La respuesta de Pepsi fue publicar el video de seguridad de una tienda de Colorado que mostraba a una mujer colocando una jeringa en una lata a espaldas de uno de los empleados. Al mismo tiempo, publicaron un reporte que explicaba el proceso de embotellamiento. La estrategia consistía en presentar dos defensas simultáneas. Una, el reporte corporativo, para demostrar que no había adulteración en la fase de producción; otra, el video de seguridad, para comprobar que los objetos externos eran colocados por personas después de que las latas eran abiertas y que solo buscaban desprestigiar a la marca o, simplemente, hacer una mala broma. Poco después, el CEO de Pepsi y el Comisionado de la FDA anunciaron conjuntamente que no había riesgo en beber productos de Pepsi.

Cabe mencionar que, previo al comunicado conjunto, la FDA anunció en los medios el arresto de un individuo por presentar falsos reclamos, enfatizando que este acto, siendo un delito federal, contaba con una pena de cinco años de prisión y una multa de 250,000 dólares. Dado que este anunció se emitió previo al comunicado conjunto, se puede inferir que Pepsi instó a la FDA a emitir este anuncio como parte de su estrategia de control de daños.

La FDA también emitió comunicados anunciando que ningún supermercado estaba retirando productos de Pepsi, lo cual ayudó a generar confianza en tiendas más pequeñas y -así- mitigar pérdidas a nivel de los distribuidores. Al tener respaldo de la FDA, la instancia de gobierno que atendió los casos inicialmente, la defensa de Pepsi obtuvo mayor fuerza.

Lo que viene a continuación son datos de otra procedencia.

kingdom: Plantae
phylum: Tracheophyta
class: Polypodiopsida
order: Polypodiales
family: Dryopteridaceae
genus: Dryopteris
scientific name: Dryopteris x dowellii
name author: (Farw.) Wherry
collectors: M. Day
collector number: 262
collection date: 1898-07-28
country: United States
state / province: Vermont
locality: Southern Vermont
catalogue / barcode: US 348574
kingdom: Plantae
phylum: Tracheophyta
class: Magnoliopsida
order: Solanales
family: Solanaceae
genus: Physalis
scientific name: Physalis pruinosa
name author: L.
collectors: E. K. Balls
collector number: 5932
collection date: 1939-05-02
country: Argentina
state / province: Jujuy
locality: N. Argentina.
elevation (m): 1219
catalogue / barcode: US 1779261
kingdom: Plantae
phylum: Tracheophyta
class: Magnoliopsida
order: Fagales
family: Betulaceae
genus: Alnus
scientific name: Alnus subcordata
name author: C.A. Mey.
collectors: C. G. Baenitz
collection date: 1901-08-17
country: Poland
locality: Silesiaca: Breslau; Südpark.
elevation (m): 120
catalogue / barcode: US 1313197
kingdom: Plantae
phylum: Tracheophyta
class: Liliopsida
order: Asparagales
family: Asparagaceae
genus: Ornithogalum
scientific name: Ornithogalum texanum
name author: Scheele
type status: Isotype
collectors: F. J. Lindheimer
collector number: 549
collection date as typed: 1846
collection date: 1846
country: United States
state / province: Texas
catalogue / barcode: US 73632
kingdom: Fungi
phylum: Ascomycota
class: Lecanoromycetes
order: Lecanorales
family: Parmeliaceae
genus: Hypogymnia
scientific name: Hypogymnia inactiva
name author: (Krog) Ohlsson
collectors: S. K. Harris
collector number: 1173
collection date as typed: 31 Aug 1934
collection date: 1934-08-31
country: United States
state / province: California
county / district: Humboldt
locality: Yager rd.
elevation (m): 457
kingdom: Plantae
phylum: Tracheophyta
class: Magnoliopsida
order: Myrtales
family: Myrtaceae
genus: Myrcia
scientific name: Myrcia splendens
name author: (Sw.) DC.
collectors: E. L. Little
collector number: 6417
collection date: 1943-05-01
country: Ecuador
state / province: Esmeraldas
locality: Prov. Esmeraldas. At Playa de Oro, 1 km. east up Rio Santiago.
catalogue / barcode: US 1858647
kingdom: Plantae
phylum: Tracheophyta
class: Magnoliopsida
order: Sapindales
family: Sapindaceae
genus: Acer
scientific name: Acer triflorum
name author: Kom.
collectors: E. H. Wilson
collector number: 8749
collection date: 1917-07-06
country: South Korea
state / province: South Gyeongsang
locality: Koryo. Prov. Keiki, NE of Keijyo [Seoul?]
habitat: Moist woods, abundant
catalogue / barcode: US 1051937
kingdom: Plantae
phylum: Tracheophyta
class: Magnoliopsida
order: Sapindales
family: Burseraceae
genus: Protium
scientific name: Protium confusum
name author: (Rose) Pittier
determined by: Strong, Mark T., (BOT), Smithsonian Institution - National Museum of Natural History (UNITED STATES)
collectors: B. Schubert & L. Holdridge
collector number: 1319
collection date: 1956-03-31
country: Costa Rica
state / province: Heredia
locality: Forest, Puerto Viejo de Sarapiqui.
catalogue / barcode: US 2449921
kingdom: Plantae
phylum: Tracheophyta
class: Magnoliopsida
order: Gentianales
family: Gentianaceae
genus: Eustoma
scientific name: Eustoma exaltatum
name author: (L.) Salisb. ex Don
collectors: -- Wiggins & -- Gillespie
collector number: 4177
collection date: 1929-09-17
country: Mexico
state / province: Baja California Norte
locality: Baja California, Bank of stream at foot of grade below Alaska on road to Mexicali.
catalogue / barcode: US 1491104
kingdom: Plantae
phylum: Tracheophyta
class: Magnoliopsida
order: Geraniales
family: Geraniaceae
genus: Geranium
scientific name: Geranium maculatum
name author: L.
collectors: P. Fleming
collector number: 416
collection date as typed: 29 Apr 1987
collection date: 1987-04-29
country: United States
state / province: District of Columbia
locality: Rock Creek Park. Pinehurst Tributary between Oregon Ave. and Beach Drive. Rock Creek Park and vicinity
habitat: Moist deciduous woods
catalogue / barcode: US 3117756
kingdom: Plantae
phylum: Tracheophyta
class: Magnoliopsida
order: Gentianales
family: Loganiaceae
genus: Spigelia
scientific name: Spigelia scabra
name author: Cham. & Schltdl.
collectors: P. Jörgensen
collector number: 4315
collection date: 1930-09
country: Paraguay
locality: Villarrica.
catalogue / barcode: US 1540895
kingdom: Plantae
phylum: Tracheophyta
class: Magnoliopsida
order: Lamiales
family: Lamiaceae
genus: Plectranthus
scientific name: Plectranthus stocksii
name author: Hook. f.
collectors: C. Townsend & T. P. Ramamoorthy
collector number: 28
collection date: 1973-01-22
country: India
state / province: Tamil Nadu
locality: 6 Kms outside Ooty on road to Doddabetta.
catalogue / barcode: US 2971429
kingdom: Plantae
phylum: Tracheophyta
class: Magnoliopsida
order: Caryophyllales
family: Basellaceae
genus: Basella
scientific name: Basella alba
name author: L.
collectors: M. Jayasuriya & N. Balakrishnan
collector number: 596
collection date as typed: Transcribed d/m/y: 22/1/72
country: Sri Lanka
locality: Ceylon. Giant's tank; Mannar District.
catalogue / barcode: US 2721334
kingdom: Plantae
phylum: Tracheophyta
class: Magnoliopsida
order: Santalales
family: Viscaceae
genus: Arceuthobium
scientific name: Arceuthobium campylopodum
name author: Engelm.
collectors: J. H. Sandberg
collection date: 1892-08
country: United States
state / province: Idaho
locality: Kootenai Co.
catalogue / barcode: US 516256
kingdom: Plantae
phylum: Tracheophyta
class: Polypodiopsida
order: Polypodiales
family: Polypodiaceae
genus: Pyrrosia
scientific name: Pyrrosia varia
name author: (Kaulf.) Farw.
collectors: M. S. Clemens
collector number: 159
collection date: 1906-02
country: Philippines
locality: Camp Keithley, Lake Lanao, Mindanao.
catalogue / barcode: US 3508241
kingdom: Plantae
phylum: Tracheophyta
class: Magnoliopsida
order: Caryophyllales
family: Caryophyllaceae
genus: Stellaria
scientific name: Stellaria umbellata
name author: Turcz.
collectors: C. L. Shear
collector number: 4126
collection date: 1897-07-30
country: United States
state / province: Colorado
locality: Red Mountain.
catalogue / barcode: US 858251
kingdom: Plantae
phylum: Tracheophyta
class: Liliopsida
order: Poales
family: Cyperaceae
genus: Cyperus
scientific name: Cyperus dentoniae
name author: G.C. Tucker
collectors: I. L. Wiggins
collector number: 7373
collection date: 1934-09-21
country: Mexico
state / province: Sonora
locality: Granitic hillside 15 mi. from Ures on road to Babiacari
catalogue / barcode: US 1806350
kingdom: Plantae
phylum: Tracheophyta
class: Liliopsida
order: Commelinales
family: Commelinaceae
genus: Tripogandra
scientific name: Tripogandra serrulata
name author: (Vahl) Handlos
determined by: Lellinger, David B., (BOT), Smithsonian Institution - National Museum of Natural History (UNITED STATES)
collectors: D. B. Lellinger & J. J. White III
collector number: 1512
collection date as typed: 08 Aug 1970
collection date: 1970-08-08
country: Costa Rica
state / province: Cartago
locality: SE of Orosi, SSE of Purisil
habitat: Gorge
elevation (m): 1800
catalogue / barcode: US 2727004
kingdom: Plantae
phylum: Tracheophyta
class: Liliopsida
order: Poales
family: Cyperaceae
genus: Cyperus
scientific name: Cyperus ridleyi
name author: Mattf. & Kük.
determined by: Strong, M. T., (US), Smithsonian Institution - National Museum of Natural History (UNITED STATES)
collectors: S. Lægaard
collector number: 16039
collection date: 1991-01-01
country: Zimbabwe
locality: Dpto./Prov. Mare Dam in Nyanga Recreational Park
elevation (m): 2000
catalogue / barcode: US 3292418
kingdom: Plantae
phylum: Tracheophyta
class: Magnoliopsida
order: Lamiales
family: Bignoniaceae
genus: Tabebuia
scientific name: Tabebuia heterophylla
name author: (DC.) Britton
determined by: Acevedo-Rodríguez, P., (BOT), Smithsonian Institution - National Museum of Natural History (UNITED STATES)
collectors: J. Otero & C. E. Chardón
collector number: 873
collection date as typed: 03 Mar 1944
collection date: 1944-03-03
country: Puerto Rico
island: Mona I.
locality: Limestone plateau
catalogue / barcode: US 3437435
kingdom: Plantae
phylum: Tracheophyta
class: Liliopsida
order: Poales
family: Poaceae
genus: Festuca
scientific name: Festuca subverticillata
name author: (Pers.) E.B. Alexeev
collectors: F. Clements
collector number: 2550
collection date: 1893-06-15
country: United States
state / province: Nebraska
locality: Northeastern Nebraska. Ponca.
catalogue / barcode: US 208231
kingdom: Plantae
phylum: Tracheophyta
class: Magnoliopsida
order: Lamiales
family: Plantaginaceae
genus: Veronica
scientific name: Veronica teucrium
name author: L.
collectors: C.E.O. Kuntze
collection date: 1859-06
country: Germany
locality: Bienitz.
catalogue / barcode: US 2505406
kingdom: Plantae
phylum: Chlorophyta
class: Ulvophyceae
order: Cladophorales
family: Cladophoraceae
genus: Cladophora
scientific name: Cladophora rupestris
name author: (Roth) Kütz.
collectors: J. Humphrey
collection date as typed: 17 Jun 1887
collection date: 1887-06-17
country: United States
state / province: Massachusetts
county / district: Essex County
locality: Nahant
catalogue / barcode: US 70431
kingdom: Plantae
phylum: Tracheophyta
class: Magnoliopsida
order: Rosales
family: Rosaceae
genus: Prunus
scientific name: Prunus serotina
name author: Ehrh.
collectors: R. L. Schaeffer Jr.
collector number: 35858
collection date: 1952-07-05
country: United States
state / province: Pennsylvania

En paralelo, las oficinas centrales enviaban informes diarios sobre el estado de la crisis a sus 600 oficinas, centros de distribución y embotelladoras en todo Estados Unidos. Los informes incluían protocolos de respuesta para asegurar a clientes y proveedores que las bebidas eran seguras.

Una vez mitigada la crisis, en gran parte gracias al video de la tienda de Colorado, Pepsi pagó un espacio publicitario en periódicos nacionales para anunciar su “victoria” y para agradecer a los consumidores que permanecieron fieles a la marca. El anuncio leía: “Pepsi se complace en anunciar…nada. […] Como Estados Unidos sabe ahora, esas historias sobre Diet Pepsi fueron un engaño. Cientos de investigadores no encontraron pruebas que respalden una sola reclamación… [Gracias] a los millones que nos acompañaron”. Y aunque se reportó una caída en las acciones de Pepsi de 2%, esta empresa se recuperó en menos de un mes gracias a su rápida respuesta, a su estrategia de comunicación y a la coordinación con autoridades del gobierno federal.